Why levitation doesn't want to happen

Take an electromagnet, hang a permanent magnet under it, and try to hold it at a fixed gap. Earnshaw's theorem says you can't — not with static fields. The intuition is simpler than the theorem: magnetic attraction grows roughly with the inverse square of distance. Move the magnet a hair closer and the pull gets stronger, yanking it closer still. A hair farther, and the pull weakens and gravity wins.

The equilibrium exists, but it's like balancing a pencil on its tip. Any disturbance grows exponentially. The time constant for my geometry is on the order of tens of milliseconds — which tells you immediately that no human, and no slow control loop, can stabilize it. The loop has to be electronic.

The loop

The architecture is the classic one:

  1. Sense. A Hall-effect sensor under the platform reads field strength, which maps (nonlinearly, but monotonically) to the air gap.
  2. Decide. The error against the setpoint becomes a correction. My first version was purely analog — proportional control via op-amps.
  3. Actuate. The correction modulates PWM duty cycle into the electromagnet's driver, changing the average coil current.

The fun engineering decision was the controller itself. The original circuit used a MIC502 — a fixed-function PWM controller IC. It works, but tuning the loop means physically swapping resistors and capacitors. So I replicated the MIC502's behaviour on an Arduino: same input, same PWM output, but now the gains live in firmware.

// The heart of it — embarrassingly small for something that defeats gravity
int gap = analogRead(HALL_PIN);
int error = setpoint - gap;
int duty = constrain(BASE_DUTY + KP * error, 0, 255);
analogWrite(COIL_PIN, duty);

Replacing a chip with code felt like cheating until I realized that's just… mechatronics. The discipline is choosing which parts of the loop deserve silicon, which deserve firmware, and which deserve a better mechanical design.

The mechanical part nobody talks about

Half my time on this project has gone into SOLIDWORKS, not circuits. A 1D controller can only reject disturbances along its one axis. If the solenoid axis isn't precisely vertical, every correction has a small sideways component, and the platform slowly walks itself out from under the magnet — and there is nothing the controller can do about it, because it can't even see that axis.

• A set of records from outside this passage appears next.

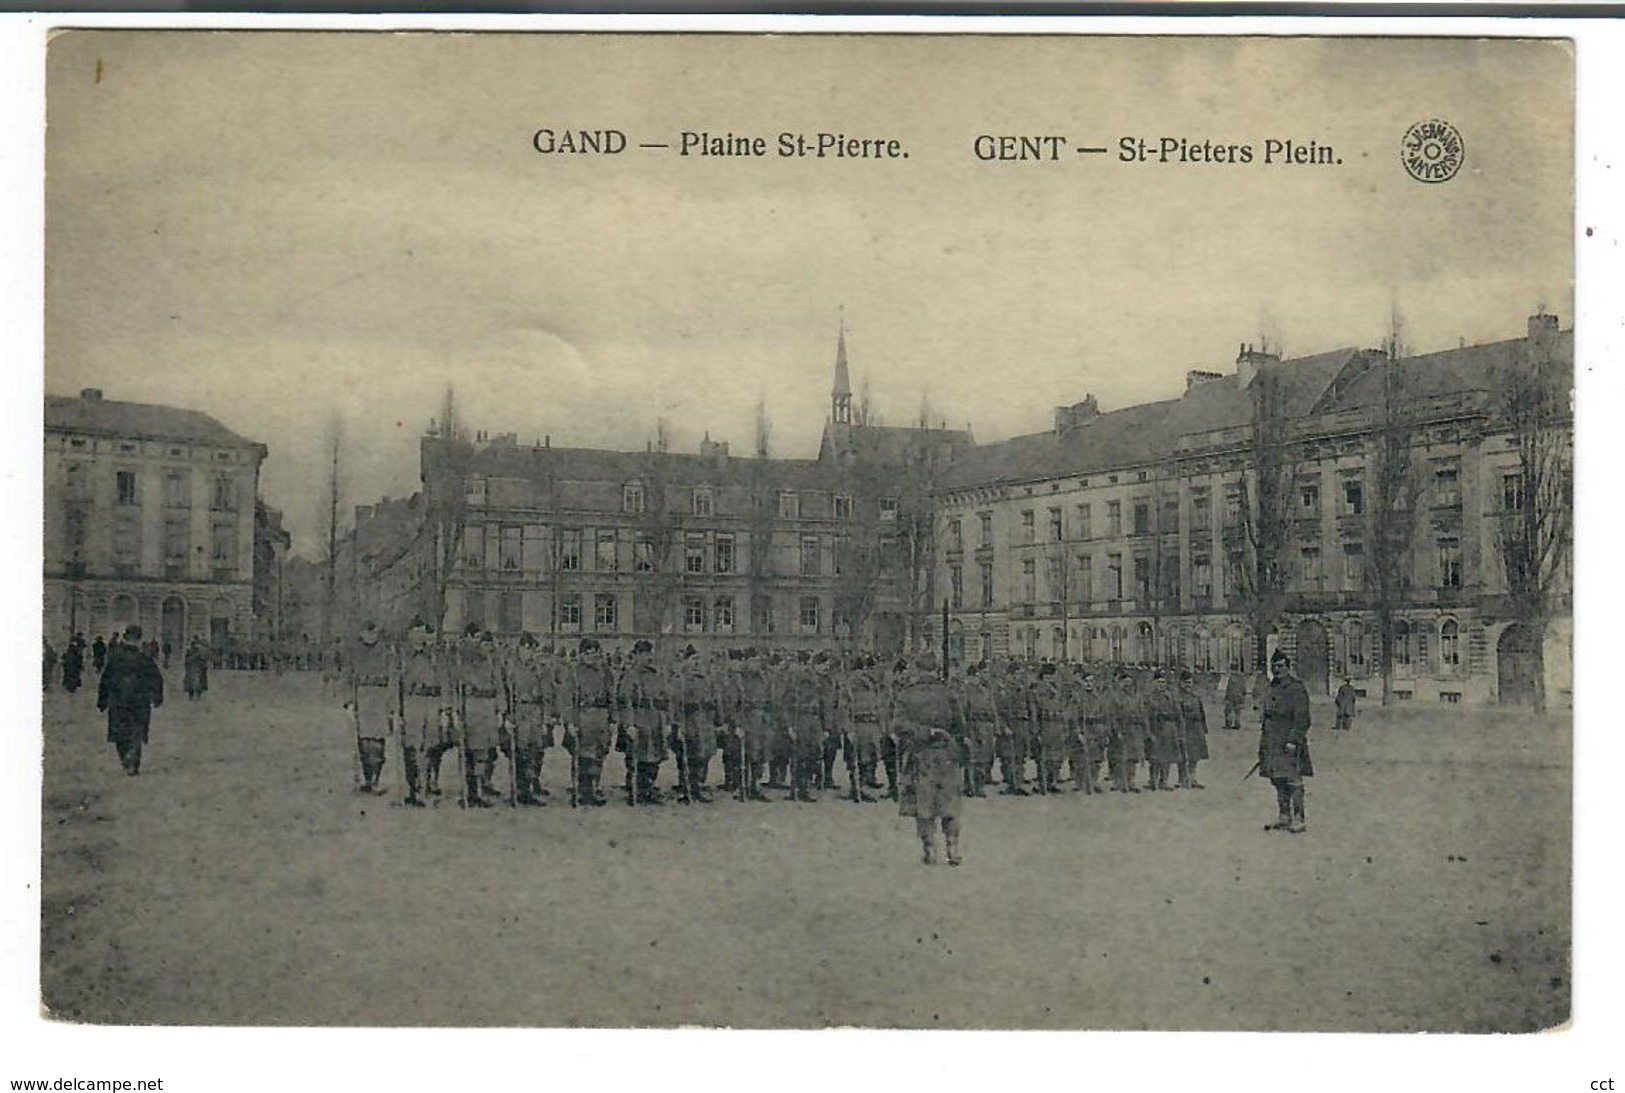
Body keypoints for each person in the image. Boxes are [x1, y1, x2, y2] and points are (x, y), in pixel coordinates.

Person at [894, 652, 965, 866]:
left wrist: (923, 732)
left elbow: (898, 725)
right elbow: (960, 724)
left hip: (920, 755)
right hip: (946, 755)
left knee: (923, 805)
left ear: (917, 668)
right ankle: (952, 848)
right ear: (935, 668)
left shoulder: (907, 694)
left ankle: (930, 850)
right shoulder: (948, 692)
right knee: (949, 803)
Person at [97, 625, 164, 776]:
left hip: (118, 701)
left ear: (125, 638)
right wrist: (157, 696)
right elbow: (156, 679)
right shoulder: (144, 659)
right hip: (139, 702)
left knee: (120, 733)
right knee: (137, 732)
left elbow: (105, 680)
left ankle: (125, 759)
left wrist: (102, 700)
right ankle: (133, 758)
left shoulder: (115, 658)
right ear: (139, 639)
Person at [1258, 650, 1313, 833]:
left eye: (1281, 666)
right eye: (1274, 666)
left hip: (1288, 743)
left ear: (1288, 668)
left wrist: (1293, 740)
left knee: (1293, 780)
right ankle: (1284, 816)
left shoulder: (1296, 688)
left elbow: (1302, 719)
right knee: (1277, 779)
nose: (1277, 669)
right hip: (1272, 742)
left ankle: (1299, 818)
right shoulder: (1272, 687)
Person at [1175, 669, 1209, 789]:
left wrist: (1204, 728)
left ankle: (1193, 778)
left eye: (1190, 682)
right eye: (1186, 683)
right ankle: (1182, 779)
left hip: (1196, 729)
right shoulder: (1177, 697)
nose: (1188, 685)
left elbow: (1201, 712)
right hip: (1185, 728)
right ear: (1180, 683)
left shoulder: (1195, 697)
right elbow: (1178, 715)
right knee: (1184, 755)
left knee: (1195, 755)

So the electromagnet mounts went through multiple design iterations purely to guarantee vertical alignment of the solenoid axis. The lesson, which I suspect generalizes to most of engineering: when the controller seems broken, check the mechanics first.

What's next

Stable levitation is the boring part now. The goal this project is named for is linear motion — a rail of coils handing the platform off to each other, which turns one control loop into a scheduling problem across many. That's the next build log.